Make America Great Again!

Herr Moore, werden Sie auf Ihre fortgeschrittenen Jahre etwa milde? ;-)

Spaß, seine neueste Doku-Satire "Where To Invade Next" hat immer noch wirklich beißende und (vor allem für Amis) weh tuende Momente. Doch sein Feldzug quer durch Europa & seine Suche nach guten Ideen in unserer Hemisphäre wirkt witziger, leichter und positiver als seine herunterziehenden und enorm wichtigen Doku-Klassiker ala "Bowling For Columbine" oder "Fahrenheit 9/11". Wenn er etwa den typischen Italiener beschreibt, "der immer irgendwie aussieht, als ob er gerade Sex hatte" oder wir ein norwegisches Gefängis sehen, in dem die Schwerverbrecher eher wie in einer Ferienpension leben und rehabilitiert werden, dann treffen sich Humor, Blick für Details, Fassungslosigkeit und Wut irgendwo zum Kaffekränzchen. Als Europäer sieht man die Doku vielleicht noch ein ganzes Stück gelassener als ein Nachbar aus Übersee. Was gut ist, denn genau an seine US-Mitbürger richtet sich ja der berühmte und polarisiernde Doku-Filmemacher. Er will schockieren und wachrütteln, anstoßen und aufzeigen. Gerade den selbstbewussten Amerikaner.

Dass Michael Moore extrem links ist, seine Ansichten schamlos und manipulativ vorträgt und sich die Rosinen herauspickt, ist weder Überraschung noch schlimm, denn er ist hier in Europa unterwegs "um die Blumen, nicht das Unkraut zu pflücken". Ich mag die zusammenführende und Brücken bauende Grundidee sehr, hoffe das er so vielleicht nur ein paar Leuten klar macht, wieviel und was alles in den Staaten (und an vielen anderen Plätzen der Welt) schockierend falsch läuft.

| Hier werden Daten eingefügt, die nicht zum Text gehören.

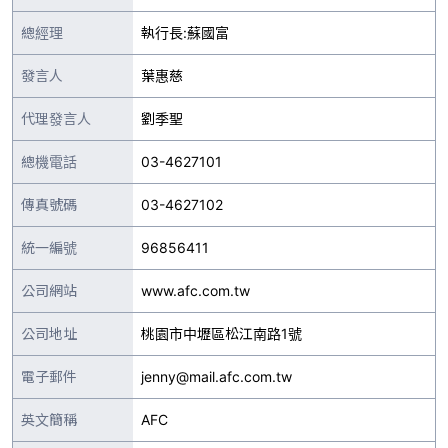
總經理
執行長:蘇國富
發言人
葉惠慈
代理發言人
劉季聖
總機電話
03-4627101
傳真號碼
03-4627102
統一編號
96856411
公司網站
www.afc.com.tw
公司地址
桃園市中壢區松江南路1號
電子郵件
jenny@mail.afc.com.tw
英文簡稱
AFC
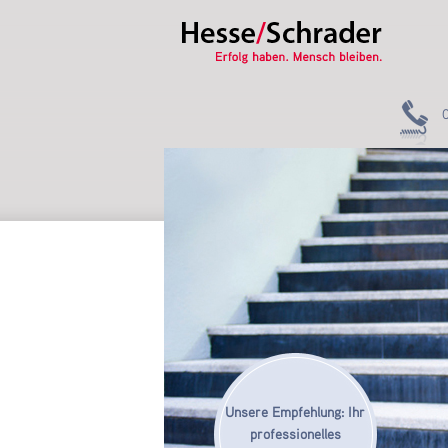
Unsere Empfehlung: Ihr
professionelles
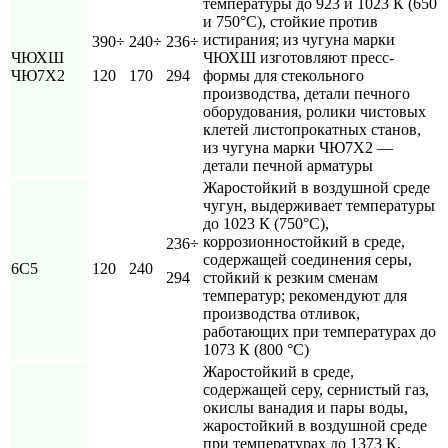
температуры до 923 и 1023 К (650
и 750°С), стойкие против
истирания; из чугуна марки
390÷
240÷
236÷
ЧЮХШ
ЧЮХШ изготовляют пресс-
ЧЮ7Х2
120
170
294
формы для стекольного
производства, детали печного
оборудования, ролики чистовых
клетей листопрокатных станов,
из чугуна марки ЧЮ7Х2 —
детали печной арматуры
Жаростойкий в воздушной среде
чугун, выдерживает температуры
до 1023 К (750°С),
коррозионностойкий в среде,
236÷
содержащей соединения серы,
6С5
120
240
294
стойкий к резким сменам
температур; рекомендуют для
производства отливок,
работающих при температурах до
1073 К (800 °С)
Жаростойкий в среде,
содержащей серу, сернистый газ,
окислы ванадия и пары воды,
жаростойкий в воздушной среде
при температурах до 1373 К,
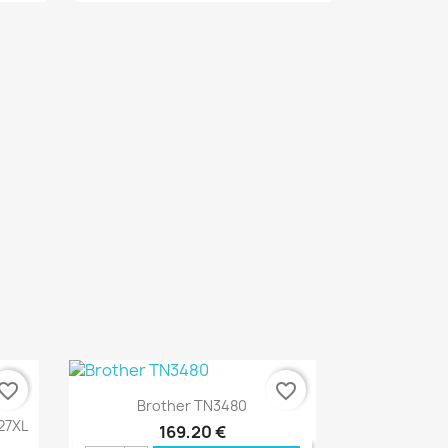
ONLINE
€ ONLINE
vorite_border
favorite_border
Ver+

Brother TN3480
527XL
169,20 €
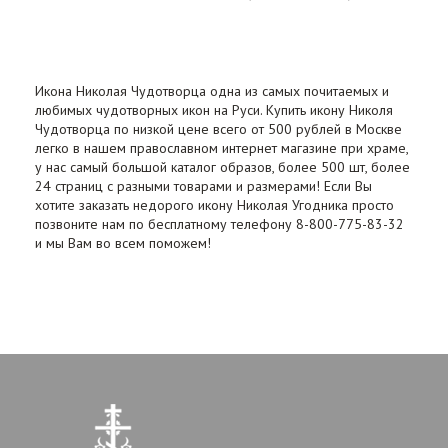
Икона Николая Чудотворца одна из самых почитаемых и
любимых чудотворных икон на Руси. Купить икону Николя
Чудотворца по низкой цене всего от 500 рублей в Москве
легко в нашем православном интернет магазине при храме,
у нас самый большой каталог образов, более 500 шт, более
24 страниц с разными товарами и размерами! Если Вы
хотите заказать недорого икону Николая Угодника просто
позвоните нам по бесплатному телефону 8-800-775-83-32
и мы Вам во всем поможем!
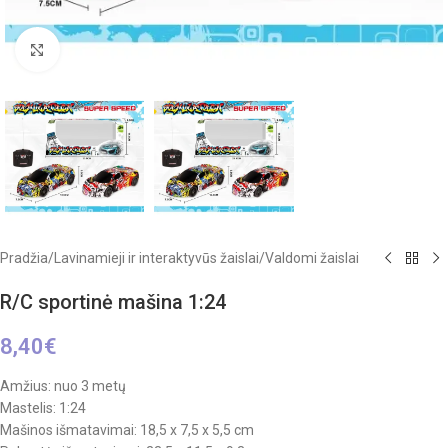
Click to enlarge
Pradžia
/
Lavinamieji ir interaktyvūs žaislai
/
Valdomi žaislai
R/C sportinė mašina 1:24
8,40
€
Amžius: nuo 3 metų
Mastelis: 1:24
Mašinos išmatavimai: 18,5 x 7,5 x 5,5 cm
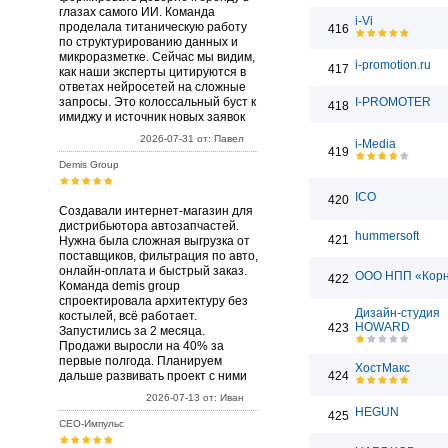
глазах самого ИИ. Команда
i-Vi
проделала титаническую работу
416
по структурированию данных и
микроразметке. Сейчас мы видим,
i-promotion.ru
417
как наши эксперты цитируются в
ответах нейросетей на сложные
запросы. Это колоссальный буст к
I-PROMOTER
418
имиджу и источник новых заявок
2026-07-31 от: Павел
i-Media
419
Demis Group
ICO
420
Создавали интернет-магазин для
дистрибьютора автозапчастей.
hummersoft
421
Нужна была сложная выгрузка от
поставщиков, фильтрация по авто,
онлайн-оплата и быстрый заказ.
ООО НПП «Кор
422
Команда demis group
спроектировала архитектуру без
Дизайн-студия
костылей, всё работает.
HOWARD
423
Запустились за 2 месяца.
Продажи выросли на 40% за
первые полгода. Планируем
ХостМакс
дальше развивать проект с ними
424
2026-07-13 от: Иван
HEGUN
425
СЕО-Импульс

Ebenso zeigt er uns auf, dass die USA bei weitem nicht mehr das Land der unbegrenzten Träume und Freiheiten ist, für das es einst stand. Höchstens noch landschaftlich und popkulturell. Wenn es u.a. um das Gesundheitssystem, Gefängnisse, Gleichberechtigung, Vergangenheitsbewältigung, sexuelle Aufklärung, Ernährung, Offenheit und Arbeitsrecht geht, hinkt die größte Supermacht der Welt dramatisch hinterher. Danach überlegt sich jeder zehnmal, ob er wirklich dorthin auswandern würde und ob es uns (z.B.) hier in Deutschland nicht doch (noch) besser geht, als die ewigen Jammerlappen & Negativdenker uns vormachen wollen.

Die Doku ist selten nervig predigend, endet mit einem feinen (Pro-Amerika-)Twist, unterhält ungemein und balanciert gekonnt ernste mit satirisch-witzigen Momenten. 20 Minuten kürzer hätte Moores Reise durch die alte Welt allerdings durchaus sein können. Und als Europäer, dem die hier ausgeblendeten, durchaus vorhandenen Probleme diesseits des Kanals jederzeit bewusst sind, kann man mit der Schönmalerei & Blümchenpflückerei & Übertreibung des Regisseurs durchaus sinnvoll und selbstbestimmt umgehen. Man muss eben provozieren um etwas zu ändern oder zumindest seinen Punkt klar zu machen. Wer Moores Art jedoch vorher nicht gemocht hat, wird sich auch nach "Where To Invade Next" nicht drehen. Aber vielleicht gibt es eine Annäherung und man nimmt zumindest ein paar Punkte, Ideen, Ansätze und Weisheiten mit. Sei es nur, dass man bei sich selbst anfangen sollte und jede Mauer irgendwann fällt.

Fazit: die sinnvollste US-Invasion seit dem zweiten Weltkrieg - unterhaltsam, satirisch, lockerer als sonst gewohnt von Moore. Zudem mit einigen Aha-, Oha- und Owei-Effekten. Macht nachdenklich, vor allem und hoffentlich für US-Bürger.